Priorities & Norms
Jamie Vollmer wrote a book called Schools Cannot Do It Alone. A few community members may remember participating in a related book study with me a few years ago. One of the main premises of Vollmer’s book was understanding, respecting, and working on the valuable relationship that exists between communities and their schools. I believe strongly in this relationship and welcome any feedback about where you feel this relationship can continuously grow. There is a valuable a two-way communication stream that must be maintained between school and community in which we are in a constant cycle of listening and sharing. With this two-way flow of information in mind, it is important that school share openly with our community about our goals, what is working, and what we are continuing to work on to stretch ourselves. It means that we talk openly about all areas of school and take input from our community. We must continuously strive to be transparent about the care and upkeep of facilities, school finances, academic programming, and the focus of this update – the work we do together when we are not with students. We call this professional development, but what we mean is that we use this time to focus our energy on growing professionally for the benefit of our students and our profession.

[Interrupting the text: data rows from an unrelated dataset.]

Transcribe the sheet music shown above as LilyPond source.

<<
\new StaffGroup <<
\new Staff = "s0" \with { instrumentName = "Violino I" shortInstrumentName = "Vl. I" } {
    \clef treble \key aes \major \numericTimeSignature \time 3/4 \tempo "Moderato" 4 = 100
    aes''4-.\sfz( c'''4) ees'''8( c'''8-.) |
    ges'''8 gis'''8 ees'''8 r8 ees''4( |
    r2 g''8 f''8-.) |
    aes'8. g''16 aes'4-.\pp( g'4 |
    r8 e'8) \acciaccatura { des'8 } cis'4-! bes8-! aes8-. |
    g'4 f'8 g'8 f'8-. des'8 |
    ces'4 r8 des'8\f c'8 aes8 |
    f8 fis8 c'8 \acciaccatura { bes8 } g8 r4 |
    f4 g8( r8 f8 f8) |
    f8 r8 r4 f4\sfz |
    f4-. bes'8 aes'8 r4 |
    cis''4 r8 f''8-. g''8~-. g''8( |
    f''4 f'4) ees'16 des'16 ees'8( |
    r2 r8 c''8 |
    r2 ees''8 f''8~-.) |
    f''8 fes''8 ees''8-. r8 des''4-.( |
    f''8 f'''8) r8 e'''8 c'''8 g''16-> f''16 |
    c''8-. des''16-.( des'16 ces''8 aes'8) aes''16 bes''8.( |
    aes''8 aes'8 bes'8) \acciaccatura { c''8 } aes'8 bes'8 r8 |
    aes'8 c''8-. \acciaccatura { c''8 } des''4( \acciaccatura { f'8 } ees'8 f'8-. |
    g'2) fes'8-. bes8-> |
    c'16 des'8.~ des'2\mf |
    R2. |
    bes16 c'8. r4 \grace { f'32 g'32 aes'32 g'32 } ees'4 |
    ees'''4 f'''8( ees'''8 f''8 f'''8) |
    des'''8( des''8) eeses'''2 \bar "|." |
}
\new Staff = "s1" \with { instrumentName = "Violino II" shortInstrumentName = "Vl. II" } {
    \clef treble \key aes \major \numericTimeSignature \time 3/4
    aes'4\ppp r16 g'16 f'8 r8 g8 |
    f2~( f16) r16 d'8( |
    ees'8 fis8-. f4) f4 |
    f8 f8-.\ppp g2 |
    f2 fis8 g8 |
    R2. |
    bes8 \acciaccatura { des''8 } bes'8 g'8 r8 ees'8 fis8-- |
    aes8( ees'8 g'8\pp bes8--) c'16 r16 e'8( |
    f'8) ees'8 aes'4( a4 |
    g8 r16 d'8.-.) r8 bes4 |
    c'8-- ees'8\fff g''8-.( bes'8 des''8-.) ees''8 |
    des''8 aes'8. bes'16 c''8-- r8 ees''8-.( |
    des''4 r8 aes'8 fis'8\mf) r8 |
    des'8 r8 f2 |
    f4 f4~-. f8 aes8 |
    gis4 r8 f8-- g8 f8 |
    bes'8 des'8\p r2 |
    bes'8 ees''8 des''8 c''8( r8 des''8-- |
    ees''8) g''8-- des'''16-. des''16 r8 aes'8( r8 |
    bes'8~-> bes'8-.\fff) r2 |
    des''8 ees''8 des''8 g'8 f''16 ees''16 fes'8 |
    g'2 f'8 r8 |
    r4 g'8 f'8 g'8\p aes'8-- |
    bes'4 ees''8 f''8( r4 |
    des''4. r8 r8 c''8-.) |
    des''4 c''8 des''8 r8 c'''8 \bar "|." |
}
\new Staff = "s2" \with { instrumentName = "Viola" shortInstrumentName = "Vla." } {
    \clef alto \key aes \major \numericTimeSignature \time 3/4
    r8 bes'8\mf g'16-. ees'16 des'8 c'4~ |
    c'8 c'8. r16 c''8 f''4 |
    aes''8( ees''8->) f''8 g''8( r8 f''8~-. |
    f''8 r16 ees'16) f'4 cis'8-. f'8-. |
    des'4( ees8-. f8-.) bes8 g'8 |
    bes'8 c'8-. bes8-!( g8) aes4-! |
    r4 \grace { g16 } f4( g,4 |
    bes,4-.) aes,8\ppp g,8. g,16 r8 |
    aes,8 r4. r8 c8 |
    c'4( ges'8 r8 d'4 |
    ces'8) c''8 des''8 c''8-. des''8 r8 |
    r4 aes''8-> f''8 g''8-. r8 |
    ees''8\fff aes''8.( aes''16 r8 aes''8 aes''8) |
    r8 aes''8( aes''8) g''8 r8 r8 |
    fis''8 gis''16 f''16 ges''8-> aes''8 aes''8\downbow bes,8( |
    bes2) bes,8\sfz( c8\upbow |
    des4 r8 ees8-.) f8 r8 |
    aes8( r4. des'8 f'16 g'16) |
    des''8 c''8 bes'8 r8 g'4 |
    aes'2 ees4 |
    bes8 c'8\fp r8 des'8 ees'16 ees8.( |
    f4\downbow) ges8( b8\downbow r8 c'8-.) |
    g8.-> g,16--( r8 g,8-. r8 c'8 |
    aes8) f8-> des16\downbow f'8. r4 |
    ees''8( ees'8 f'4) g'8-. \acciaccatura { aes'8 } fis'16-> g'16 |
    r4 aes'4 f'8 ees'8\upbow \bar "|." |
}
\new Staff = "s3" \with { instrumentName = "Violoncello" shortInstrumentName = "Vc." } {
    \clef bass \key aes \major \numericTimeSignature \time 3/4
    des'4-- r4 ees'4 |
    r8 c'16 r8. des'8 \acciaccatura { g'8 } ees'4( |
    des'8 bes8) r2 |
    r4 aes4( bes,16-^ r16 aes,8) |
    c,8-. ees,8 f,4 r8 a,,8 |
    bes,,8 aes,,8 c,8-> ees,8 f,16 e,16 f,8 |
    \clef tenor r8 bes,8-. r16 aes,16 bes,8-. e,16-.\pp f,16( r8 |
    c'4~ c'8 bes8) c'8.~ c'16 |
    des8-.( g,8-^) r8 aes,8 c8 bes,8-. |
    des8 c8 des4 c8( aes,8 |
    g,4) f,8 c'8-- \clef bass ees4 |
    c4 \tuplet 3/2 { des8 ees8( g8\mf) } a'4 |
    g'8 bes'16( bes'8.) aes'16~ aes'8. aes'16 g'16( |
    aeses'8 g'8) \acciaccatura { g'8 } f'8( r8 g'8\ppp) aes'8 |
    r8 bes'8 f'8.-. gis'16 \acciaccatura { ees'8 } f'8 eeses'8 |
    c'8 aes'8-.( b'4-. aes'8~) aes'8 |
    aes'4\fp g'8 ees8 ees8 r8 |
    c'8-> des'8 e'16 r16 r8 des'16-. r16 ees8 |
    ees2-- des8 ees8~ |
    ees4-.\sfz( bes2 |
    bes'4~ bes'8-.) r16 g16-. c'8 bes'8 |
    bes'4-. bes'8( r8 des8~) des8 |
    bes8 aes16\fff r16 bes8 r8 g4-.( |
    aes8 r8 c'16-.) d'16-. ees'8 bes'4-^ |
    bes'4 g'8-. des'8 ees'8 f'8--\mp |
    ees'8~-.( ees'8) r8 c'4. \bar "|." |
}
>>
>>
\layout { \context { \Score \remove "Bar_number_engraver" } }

During professional development, we worked toward clear and aligned plans. With clarity and alignment, we increase our success rate. We strive to be focused during the valuable time we have together by establishing priorities and setting norms for our professional behaviors. We believe so much in the power of identifying priorities and holding ourselves to the prioritized work, that this year we asked our school board to support our work by making the priorities part of the district goals. The point is to be clear with ourselves about the work to be done and to be transparent with our community about what we are investing precious time in when we dismiss students early each Wednesday.
Our priorities for the 2015-2016 school year are:
- Clarity around what we want all students to learn and what each student should know and be able to do as a result of each unit, grade level, and/or course
- Utilize building level and individual action plans with predetermined checkpoints for District Student Achievement Goals
- Relevant, ongoing learning that is innovative, collaborative, and connected to the surrounding world through any and all life experiences
- Ensure that students know we care that they are healthy, safe, engaged, supported, and challenged people
To achieve these priories, the board set these goals:
Annual Goal 2.1 To create clarity around what we want all students to learn and what each student should know and be able to do as a result of each unit, grade level, and/or course, this year, all content areas will complete a clear articulation of essential standards by grade levels or course.
Annual Goal 2.2 In order to fully support building level and individual action plans that include predetermined checkpoints for District Student Achievement Goals, we will write individual career development plans focused on teacher learning and individual professional growth that include clear linkage to and individual ownership of district student achievement goals.
Annual Goal 2.3 Each building will write a SMART goal to address the priority placed upon relevant, ongoing learning that is innovative, collaborative, and connected to the surrounding world through any and all life experiences.
Annual Goal 2.4 Each building will write a SMART goal to address the priority of ensuring that students know we care that they are healthy, safe, engaged, supported, and challenged people.
To do this work together, we hold ourselves to specific norms. We say that: to be our best in our work together…
- We will resist admiring problems and engage in resolutions.
- We will encourage the asking and raising of tough questions.
- We will take responsibility for identifying what is troubling us and for sharing it with the appropriate person.
- We will respond to criticism with curiosity.
- We will listen for the quiet voice, reach out to those who don’t speak quickly in groups, and monitor our personal airtime.
We tell our community these things as partners. We of course ask for your support, but this means that we also ask you to ask us questions, expect us to give you updates, and challenge our thinking. Because as Jamie Vollmer wrote, schools cannot do it alone.